[[ EXTRACTED ENTRIES, beginning ]]

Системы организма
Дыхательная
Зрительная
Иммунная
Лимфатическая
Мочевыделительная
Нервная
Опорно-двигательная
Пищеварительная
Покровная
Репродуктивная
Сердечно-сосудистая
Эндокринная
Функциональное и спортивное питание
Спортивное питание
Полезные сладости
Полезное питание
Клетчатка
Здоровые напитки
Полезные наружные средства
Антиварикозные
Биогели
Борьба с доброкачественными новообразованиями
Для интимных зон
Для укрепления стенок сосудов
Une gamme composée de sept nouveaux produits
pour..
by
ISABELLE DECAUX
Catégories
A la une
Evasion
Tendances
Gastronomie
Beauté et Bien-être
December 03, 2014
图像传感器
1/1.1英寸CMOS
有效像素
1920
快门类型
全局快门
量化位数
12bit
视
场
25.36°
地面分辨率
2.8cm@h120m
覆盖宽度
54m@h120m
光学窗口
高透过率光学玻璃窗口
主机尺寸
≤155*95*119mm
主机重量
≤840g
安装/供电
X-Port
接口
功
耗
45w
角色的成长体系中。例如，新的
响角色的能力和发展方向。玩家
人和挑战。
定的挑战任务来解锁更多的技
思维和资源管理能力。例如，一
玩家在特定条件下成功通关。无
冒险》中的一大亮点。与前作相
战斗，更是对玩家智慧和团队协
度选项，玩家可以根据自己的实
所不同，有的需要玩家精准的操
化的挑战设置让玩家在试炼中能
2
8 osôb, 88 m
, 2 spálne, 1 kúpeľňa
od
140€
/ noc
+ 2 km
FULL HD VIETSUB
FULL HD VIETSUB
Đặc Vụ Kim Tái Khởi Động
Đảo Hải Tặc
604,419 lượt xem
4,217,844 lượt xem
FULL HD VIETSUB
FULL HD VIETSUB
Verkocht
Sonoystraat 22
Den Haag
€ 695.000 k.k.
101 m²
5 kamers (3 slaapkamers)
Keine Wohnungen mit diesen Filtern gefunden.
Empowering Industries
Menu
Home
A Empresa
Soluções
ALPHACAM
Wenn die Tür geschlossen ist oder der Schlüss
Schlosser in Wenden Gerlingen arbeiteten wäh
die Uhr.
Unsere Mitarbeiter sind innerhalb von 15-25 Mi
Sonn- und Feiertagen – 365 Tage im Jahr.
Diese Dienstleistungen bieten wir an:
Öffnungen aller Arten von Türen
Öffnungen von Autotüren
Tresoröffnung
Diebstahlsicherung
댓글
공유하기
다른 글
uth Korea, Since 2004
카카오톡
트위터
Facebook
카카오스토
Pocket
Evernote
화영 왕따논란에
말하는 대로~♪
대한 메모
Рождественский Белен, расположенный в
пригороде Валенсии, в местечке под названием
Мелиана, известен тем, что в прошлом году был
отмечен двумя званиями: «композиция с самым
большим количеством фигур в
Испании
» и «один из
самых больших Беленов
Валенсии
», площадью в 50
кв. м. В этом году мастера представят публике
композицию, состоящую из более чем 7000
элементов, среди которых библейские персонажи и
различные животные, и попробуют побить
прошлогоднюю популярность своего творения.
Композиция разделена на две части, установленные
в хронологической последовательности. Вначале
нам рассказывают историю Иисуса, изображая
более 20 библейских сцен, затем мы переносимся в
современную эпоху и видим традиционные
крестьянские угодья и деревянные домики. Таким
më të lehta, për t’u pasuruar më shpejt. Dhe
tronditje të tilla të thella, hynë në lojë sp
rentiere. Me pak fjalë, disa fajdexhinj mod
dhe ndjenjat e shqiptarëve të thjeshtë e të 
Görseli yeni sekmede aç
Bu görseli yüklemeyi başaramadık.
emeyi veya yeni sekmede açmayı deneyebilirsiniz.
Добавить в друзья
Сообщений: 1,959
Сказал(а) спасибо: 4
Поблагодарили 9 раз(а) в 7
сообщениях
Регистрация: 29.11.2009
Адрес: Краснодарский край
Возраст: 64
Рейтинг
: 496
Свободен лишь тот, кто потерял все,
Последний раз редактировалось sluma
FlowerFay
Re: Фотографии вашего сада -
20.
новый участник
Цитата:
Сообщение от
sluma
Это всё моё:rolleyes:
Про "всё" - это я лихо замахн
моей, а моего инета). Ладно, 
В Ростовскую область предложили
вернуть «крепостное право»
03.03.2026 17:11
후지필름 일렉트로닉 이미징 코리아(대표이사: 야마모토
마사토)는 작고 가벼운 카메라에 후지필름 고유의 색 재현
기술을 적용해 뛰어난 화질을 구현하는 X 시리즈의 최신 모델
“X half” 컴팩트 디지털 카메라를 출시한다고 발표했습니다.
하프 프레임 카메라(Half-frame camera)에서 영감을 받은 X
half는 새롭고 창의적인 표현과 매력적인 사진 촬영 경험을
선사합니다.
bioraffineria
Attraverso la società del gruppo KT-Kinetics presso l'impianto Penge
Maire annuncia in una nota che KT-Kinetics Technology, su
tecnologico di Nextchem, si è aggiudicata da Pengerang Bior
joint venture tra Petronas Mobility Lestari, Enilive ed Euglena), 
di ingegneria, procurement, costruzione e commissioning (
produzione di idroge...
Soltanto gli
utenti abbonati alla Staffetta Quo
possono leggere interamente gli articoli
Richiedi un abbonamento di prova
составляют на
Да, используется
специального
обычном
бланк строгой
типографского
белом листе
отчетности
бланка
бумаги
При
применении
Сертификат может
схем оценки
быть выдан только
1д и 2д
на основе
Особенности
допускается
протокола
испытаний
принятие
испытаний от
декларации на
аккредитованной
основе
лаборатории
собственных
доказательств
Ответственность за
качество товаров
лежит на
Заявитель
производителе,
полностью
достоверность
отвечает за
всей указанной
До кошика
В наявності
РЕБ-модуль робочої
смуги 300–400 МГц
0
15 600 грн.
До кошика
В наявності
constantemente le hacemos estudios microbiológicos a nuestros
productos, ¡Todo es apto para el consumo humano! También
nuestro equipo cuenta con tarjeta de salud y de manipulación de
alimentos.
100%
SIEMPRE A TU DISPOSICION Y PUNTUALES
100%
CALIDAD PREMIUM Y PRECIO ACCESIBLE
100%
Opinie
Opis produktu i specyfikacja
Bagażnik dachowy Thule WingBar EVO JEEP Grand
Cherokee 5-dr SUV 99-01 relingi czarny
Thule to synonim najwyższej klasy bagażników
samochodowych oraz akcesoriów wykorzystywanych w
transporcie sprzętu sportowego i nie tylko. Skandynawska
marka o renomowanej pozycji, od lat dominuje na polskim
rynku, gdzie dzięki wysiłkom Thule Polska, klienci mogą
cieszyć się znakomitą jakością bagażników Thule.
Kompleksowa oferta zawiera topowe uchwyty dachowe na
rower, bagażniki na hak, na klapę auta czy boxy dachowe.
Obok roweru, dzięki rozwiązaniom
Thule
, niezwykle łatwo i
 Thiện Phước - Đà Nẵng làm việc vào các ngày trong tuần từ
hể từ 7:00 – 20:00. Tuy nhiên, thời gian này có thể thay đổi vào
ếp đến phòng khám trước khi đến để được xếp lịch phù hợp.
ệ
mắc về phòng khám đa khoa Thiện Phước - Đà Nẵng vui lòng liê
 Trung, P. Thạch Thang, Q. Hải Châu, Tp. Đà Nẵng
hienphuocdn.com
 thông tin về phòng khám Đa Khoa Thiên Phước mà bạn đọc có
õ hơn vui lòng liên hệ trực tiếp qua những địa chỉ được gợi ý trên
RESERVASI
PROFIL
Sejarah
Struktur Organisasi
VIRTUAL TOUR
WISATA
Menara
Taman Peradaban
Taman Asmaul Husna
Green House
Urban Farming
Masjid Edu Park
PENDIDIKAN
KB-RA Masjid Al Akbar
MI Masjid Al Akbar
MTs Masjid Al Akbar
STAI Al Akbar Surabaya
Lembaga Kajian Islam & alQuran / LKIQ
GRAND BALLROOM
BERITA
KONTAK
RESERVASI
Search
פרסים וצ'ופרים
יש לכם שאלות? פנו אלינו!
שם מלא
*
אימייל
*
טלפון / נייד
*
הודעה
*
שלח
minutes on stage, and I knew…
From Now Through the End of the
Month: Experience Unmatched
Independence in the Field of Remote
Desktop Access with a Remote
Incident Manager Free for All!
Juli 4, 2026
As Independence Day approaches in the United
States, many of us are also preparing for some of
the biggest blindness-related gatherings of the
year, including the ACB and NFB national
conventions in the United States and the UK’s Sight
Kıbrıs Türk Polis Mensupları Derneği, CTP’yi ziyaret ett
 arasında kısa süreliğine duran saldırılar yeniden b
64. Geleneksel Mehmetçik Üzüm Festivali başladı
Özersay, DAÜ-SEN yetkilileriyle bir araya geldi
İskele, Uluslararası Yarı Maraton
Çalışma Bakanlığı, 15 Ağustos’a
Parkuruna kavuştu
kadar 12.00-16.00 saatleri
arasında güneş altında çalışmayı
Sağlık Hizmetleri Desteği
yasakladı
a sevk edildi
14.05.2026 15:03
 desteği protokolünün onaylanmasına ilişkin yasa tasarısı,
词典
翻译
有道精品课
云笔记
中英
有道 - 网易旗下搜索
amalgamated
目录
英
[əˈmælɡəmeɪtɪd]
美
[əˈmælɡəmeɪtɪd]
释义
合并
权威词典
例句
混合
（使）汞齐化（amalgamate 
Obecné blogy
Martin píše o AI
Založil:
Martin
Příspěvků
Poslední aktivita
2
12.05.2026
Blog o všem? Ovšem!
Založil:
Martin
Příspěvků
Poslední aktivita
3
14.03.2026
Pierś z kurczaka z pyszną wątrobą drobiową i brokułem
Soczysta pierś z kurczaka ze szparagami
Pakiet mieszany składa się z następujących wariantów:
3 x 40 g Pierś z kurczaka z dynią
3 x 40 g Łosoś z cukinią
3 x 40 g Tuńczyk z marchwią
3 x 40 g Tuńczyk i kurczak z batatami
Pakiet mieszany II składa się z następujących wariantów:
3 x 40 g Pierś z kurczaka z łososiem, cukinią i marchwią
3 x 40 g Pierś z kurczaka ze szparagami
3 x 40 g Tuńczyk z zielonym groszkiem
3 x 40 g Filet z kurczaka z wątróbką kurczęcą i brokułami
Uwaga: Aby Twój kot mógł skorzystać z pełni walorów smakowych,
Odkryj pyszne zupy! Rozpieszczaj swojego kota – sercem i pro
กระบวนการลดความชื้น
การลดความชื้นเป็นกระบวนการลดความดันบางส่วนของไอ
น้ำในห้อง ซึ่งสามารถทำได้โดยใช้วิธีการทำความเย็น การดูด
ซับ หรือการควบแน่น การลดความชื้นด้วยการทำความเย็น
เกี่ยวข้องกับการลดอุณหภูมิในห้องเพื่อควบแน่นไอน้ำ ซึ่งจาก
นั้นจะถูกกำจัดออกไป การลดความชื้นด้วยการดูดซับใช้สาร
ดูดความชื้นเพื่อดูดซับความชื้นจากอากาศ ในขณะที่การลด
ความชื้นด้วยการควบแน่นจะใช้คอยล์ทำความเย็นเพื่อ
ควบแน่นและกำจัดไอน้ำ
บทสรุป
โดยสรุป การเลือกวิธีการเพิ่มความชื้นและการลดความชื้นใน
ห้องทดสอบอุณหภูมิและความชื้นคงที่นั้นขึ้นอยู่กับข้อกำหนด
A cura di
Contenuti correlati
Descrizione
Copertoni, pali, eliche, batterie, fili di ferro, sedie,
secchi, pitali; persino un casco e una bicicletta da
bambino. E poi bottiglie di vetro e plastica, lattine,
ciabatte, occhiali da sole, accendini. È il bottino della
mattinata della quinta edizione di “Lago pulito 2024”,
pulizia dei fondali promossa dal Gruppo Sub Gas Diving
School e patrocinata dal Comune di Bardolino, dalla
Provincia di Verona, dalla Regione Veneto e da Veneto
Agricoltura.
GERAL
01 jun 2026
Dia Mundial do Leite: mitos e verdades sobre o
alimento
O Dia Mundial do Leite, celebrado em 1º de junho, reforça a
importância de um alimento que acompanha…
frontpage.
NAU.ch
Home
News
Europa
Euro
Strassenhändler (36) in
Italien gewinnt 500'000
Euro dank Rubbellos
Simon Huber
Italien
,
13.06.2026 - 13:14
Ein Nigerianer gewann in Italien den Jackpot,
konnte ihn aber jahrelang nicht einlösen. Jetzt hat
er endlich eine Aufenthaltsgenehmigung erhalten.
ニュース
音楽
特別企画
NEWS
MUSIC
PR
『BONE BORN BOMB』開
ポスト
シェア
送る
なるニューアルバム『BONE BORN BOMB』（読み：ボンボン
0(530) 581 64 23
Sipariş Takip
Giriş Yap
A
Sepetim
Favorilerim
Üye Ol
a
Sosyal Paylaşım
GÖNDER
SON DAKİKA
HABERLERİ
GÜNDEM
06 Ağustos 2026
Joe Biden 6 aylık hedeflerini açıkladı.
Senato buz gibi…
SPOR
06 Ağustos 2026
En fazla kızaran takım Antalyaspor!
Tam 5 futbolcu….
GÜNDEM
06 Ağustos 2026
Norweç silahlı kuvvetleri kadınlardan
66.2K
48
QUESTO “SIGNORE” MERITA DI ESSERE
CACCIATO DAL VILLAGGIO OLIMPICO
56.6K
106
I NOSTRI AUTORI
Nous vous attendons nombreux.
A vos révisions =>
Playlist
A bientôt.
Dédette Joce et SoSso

[[ EXTRACTED ENTRIES, end ]]

**ASSIGNED TASK:** Can you output the material unchanged, starting at its first line and ending at the line that contains "Антиварикозные", with both ends included and nothing else?

**OUTPUT OF THE TASK:**
Системы организма
Дыхательная
Зрительная
Иммунная
Лимфатическая
Мочевыделительная
Нервная
Опорно-двигательная
Пищеварительная
Покровная
Репродуктивная
Сердечно-сосудистая
Эндокринная
Функциональное и спортивное питание
Спортивное питание
Полезные сладости
Полезное питание
Клетчатка
Здоровые напитки
Полезные наружные средства
Антиварикозные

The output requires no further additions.